** AVAILABLE DATA follows **

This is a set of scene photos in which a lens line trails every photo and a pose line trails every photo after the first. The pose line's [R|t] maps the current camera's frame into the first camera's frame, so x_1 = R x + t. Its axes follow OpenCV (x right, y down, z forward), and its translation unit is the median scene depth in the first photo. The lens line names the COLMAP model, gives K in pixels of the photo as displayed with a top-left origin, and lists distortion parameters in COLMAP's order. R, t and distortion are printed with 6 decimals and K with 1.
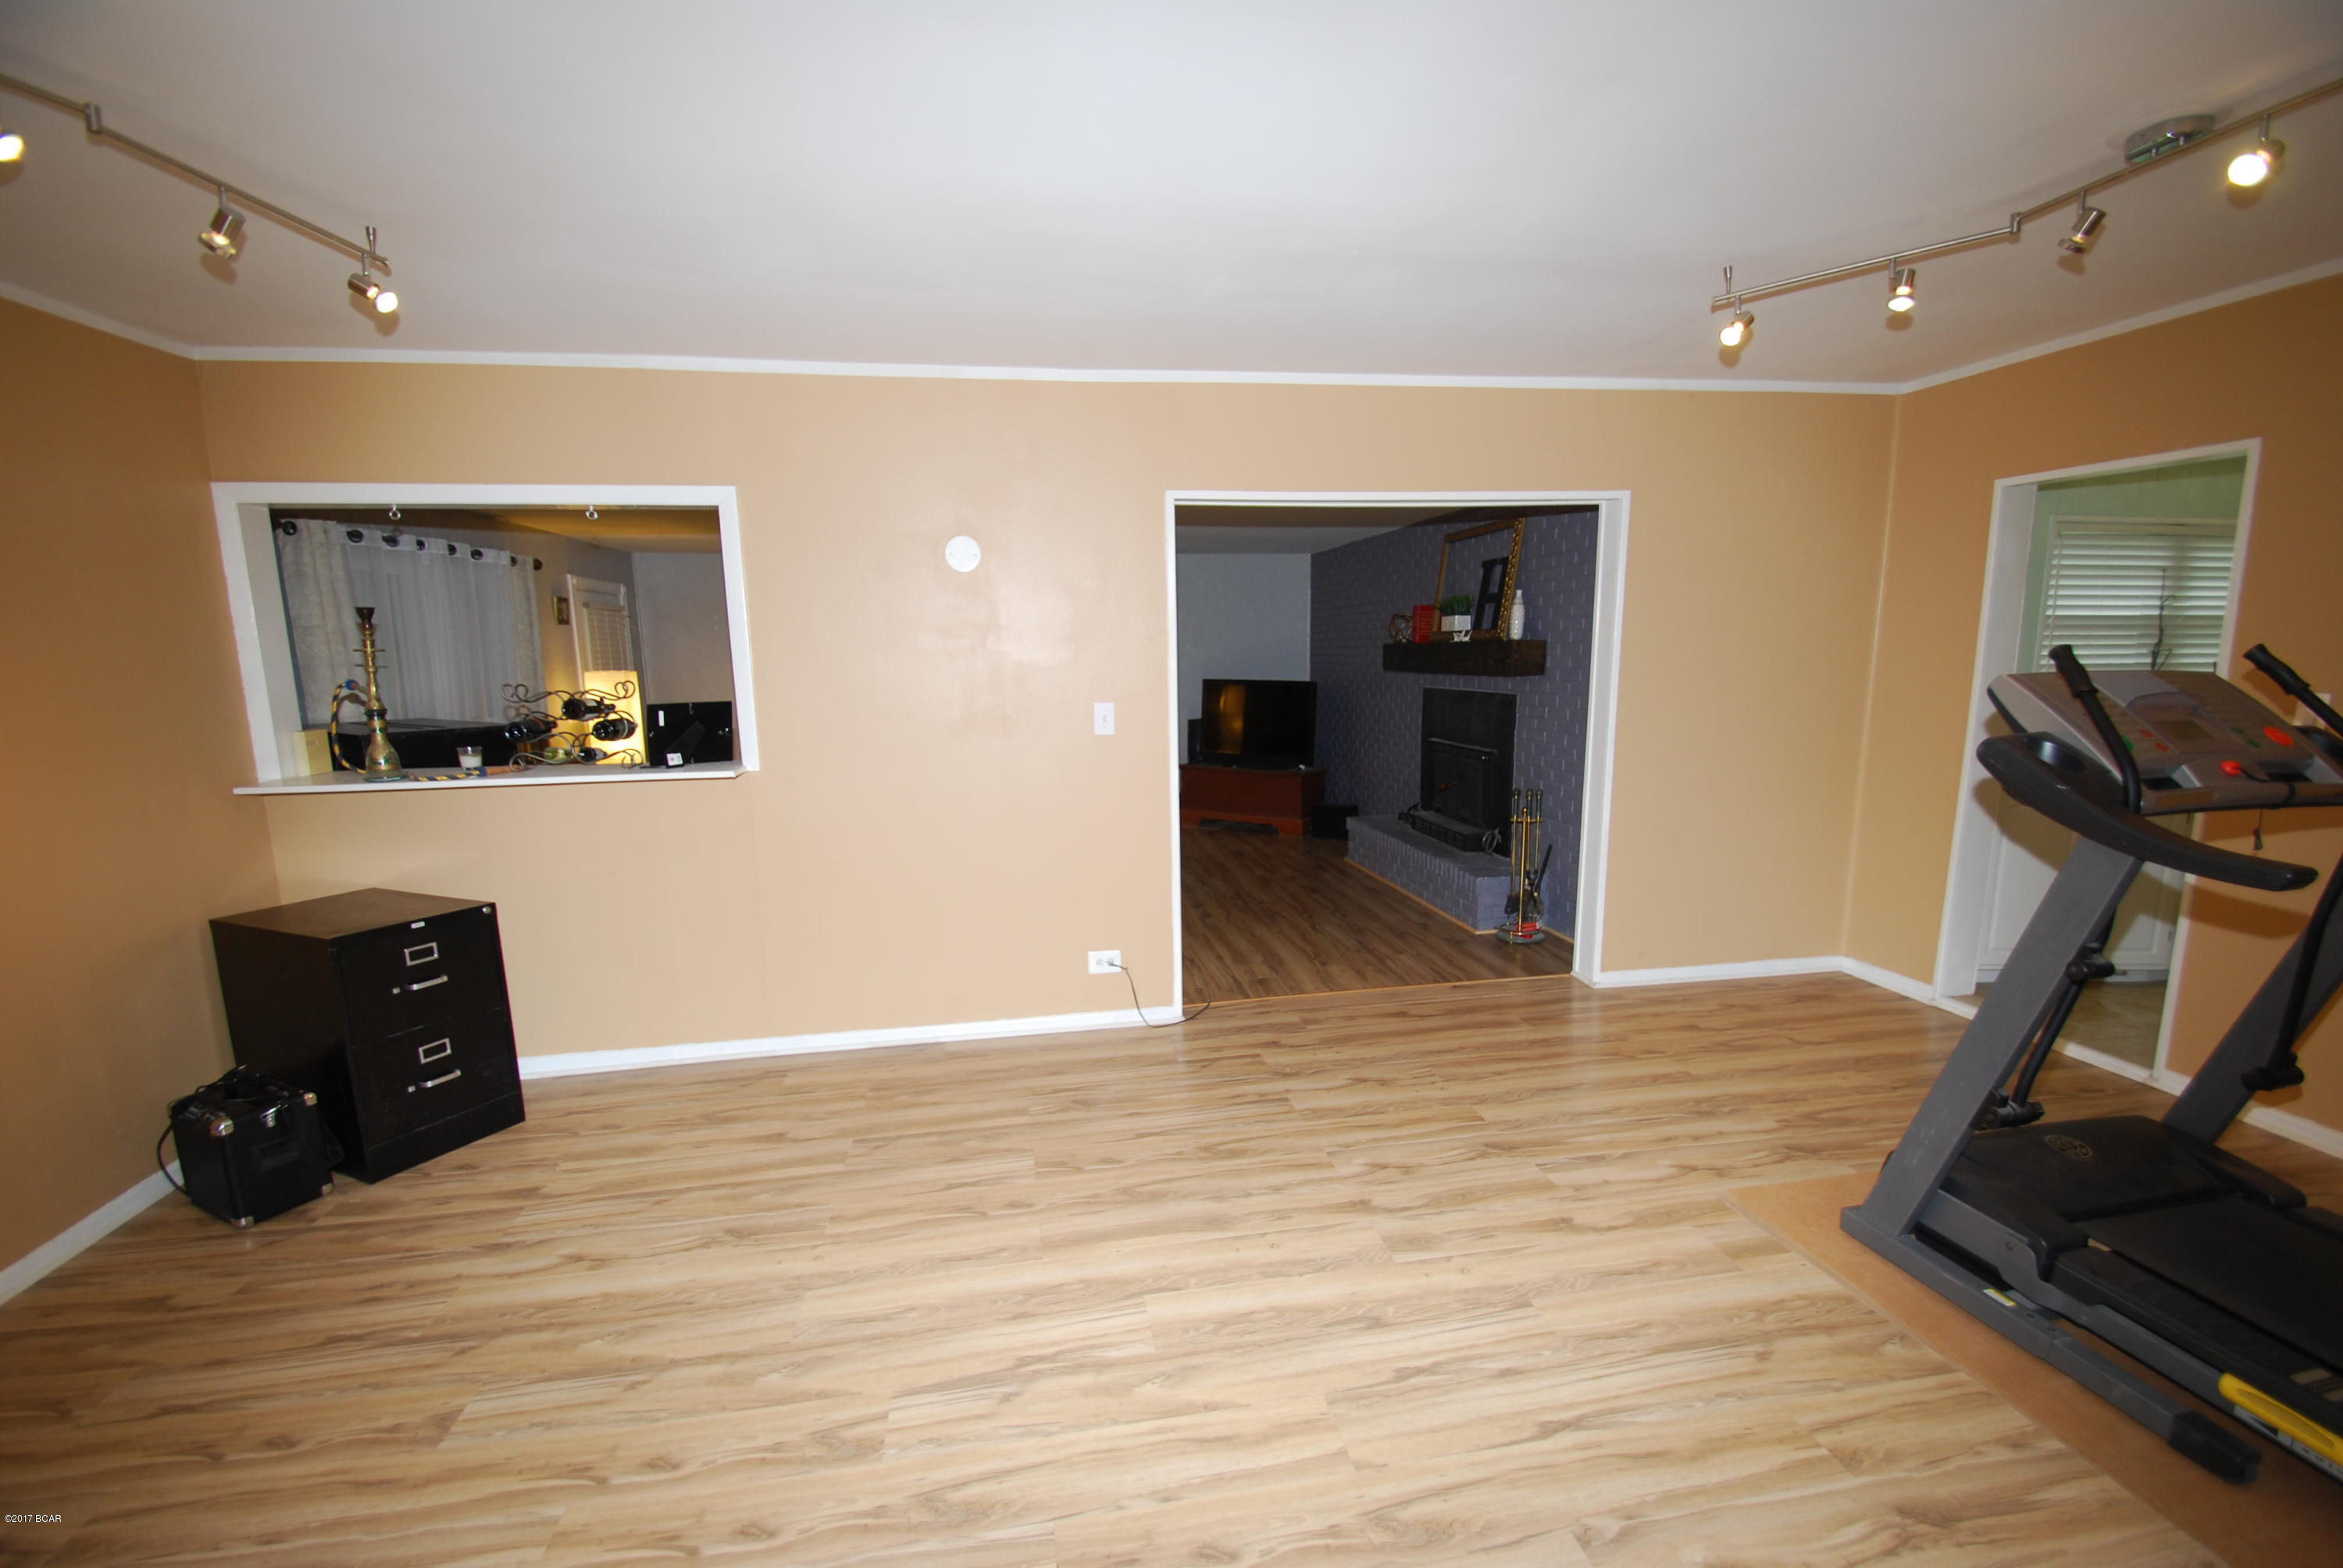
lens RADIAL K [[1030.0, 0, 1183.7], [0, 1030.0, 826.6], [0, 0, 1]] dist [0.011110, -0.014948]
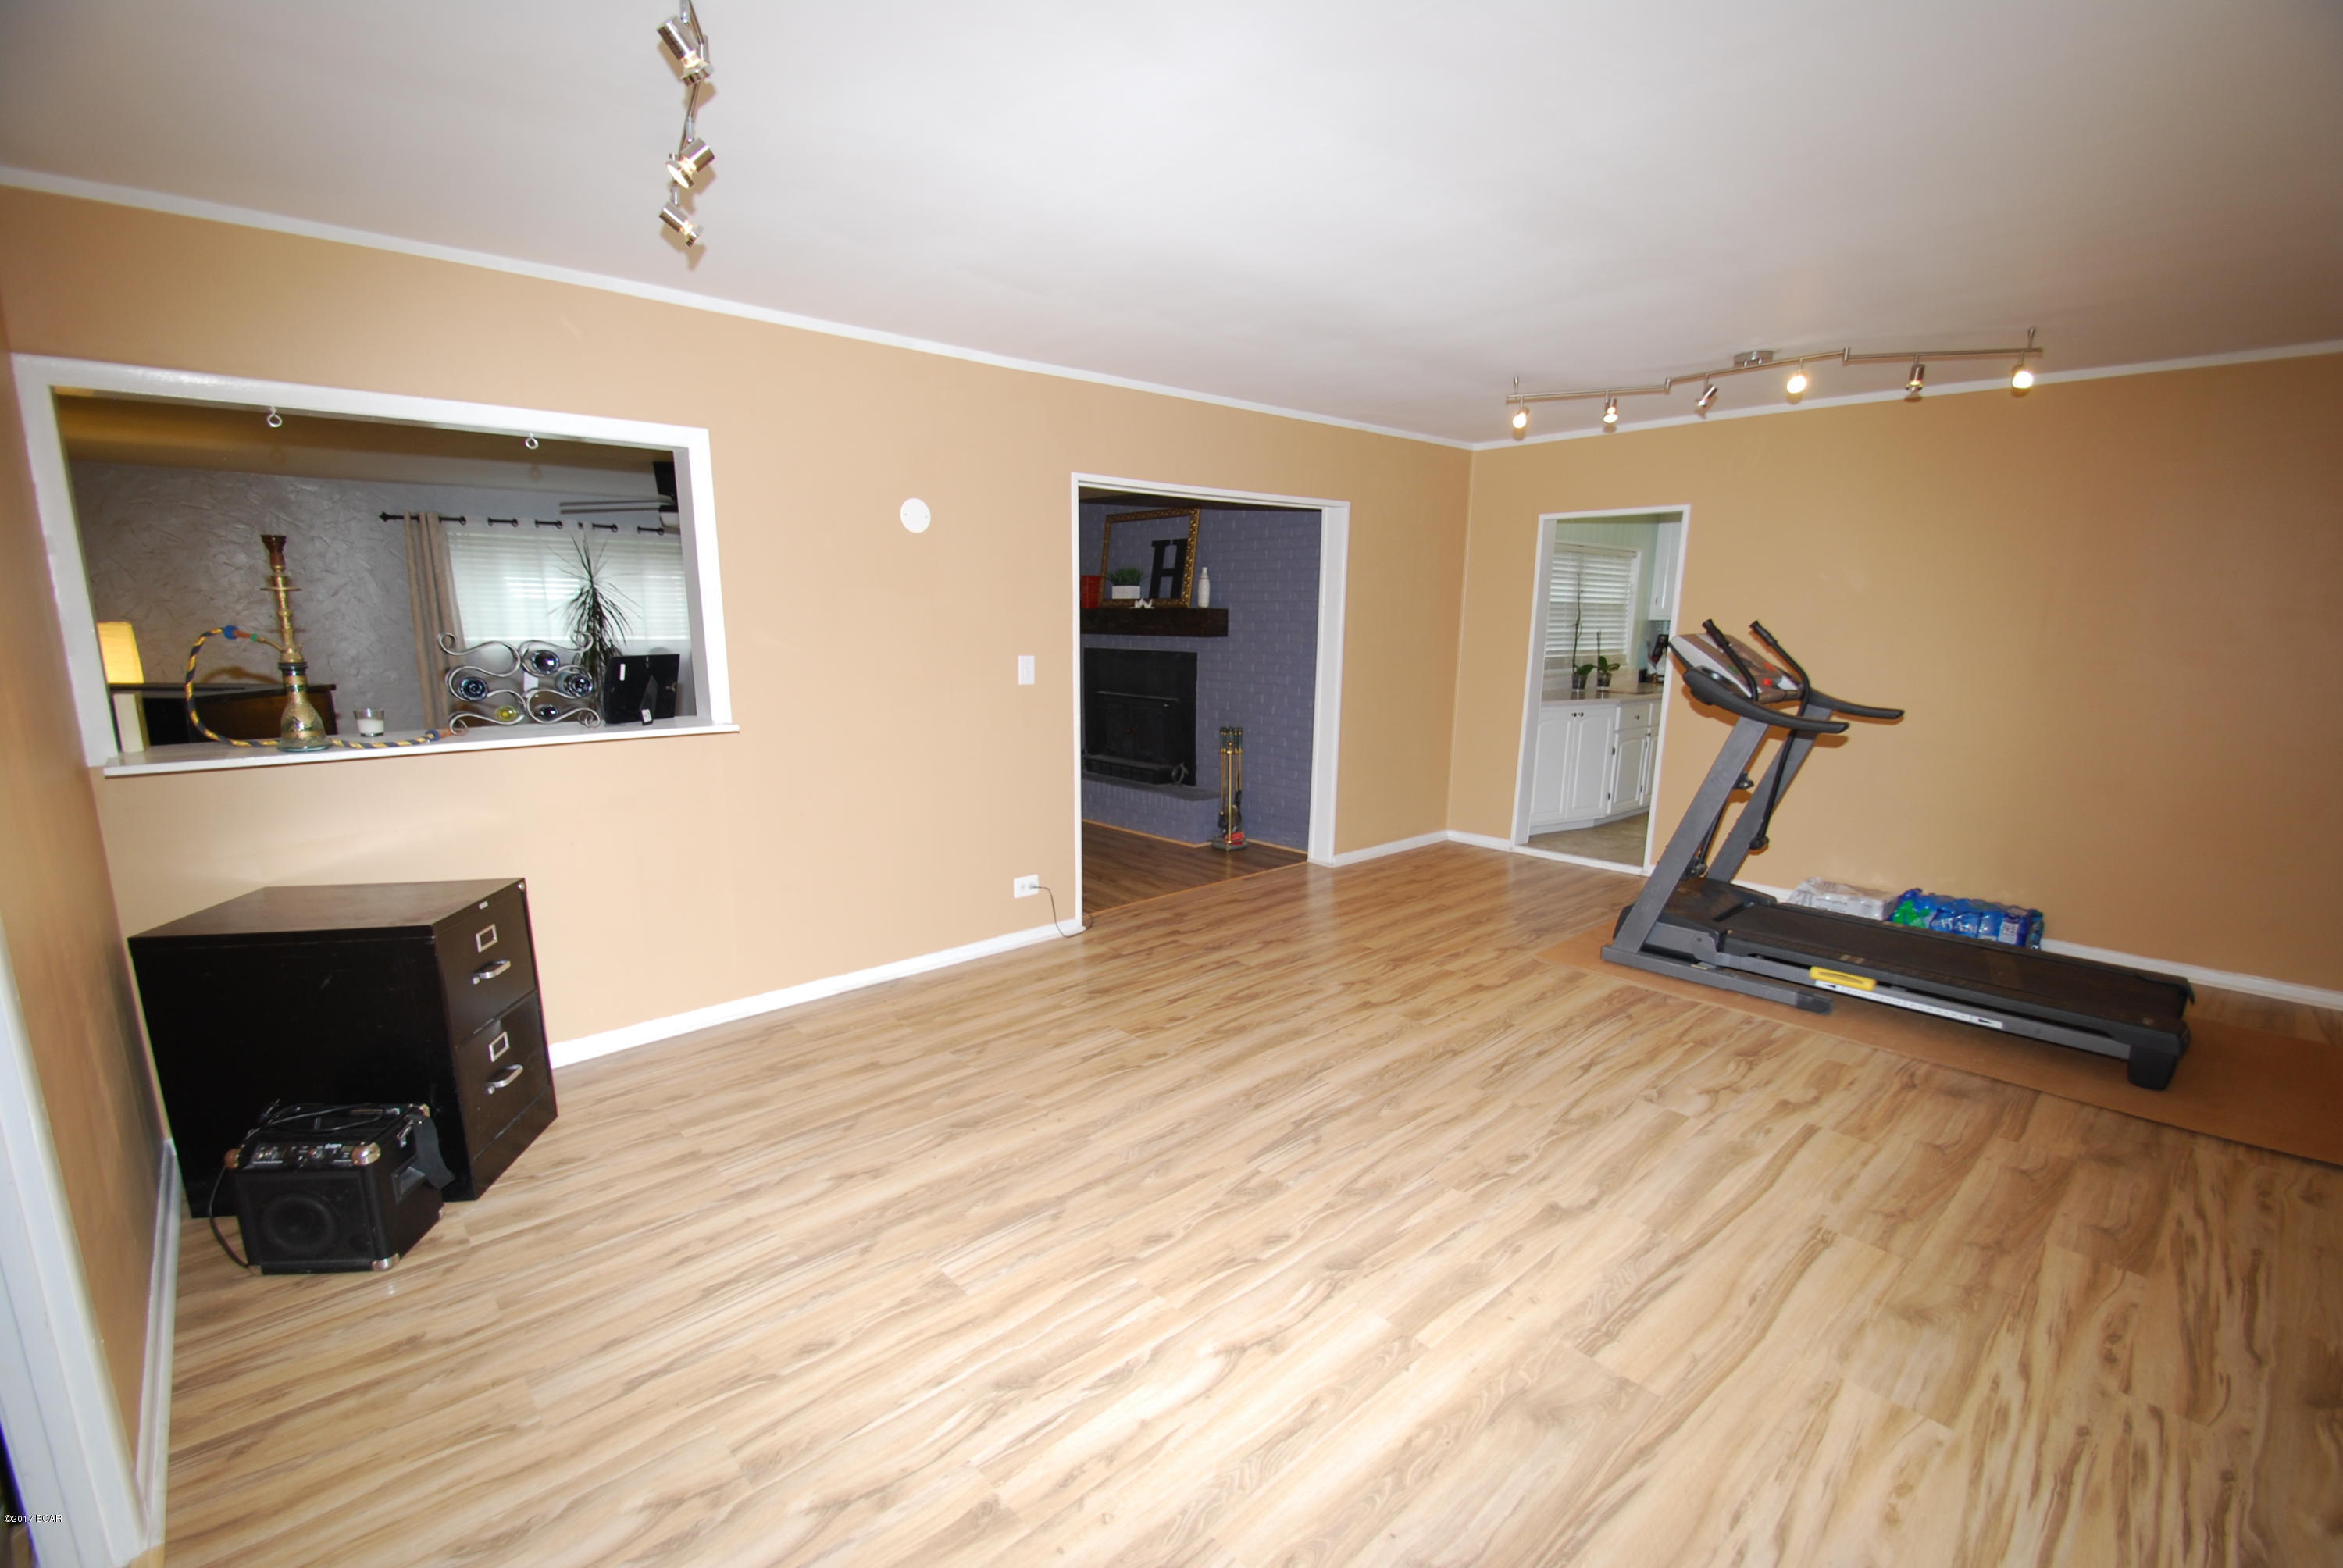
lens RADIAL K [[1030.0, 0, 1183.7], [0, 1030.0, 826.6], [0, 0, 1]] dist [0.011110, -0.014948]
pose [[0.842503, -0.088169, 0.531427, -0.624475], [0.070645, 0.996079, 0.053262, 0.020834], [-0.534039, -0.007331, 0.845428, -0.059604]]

** End of AVAILABLE DATA **

Extract every line of the material above that contains the string "pose", treating uppercase and lowercase letters as different.

This is a set of scene photos in which a lens line trails every photo and a pose line trails every photo after the first. The pose line's [R|t] maps the current camera's frame into the first camera's frame, so x_1 = R x + t. Its axes follow OpenCV (x right, y down, z forward), and its translation unit is the median scene depth in the first photo. The lens line names the COLMAP model, gives K in pixels of the photo as displayed with a top-left origin, and lists distortion parameters in COLMAP's order. R, t and distortion are printed with 6 decimals and K with 1.
pose [[0.842503, -0.088169, 0.531427, -0.624475], [0.070645, 0.996079, 0.053262, 0.020834], [-0.534039, -0.007331, 0.845428, -0.059604]]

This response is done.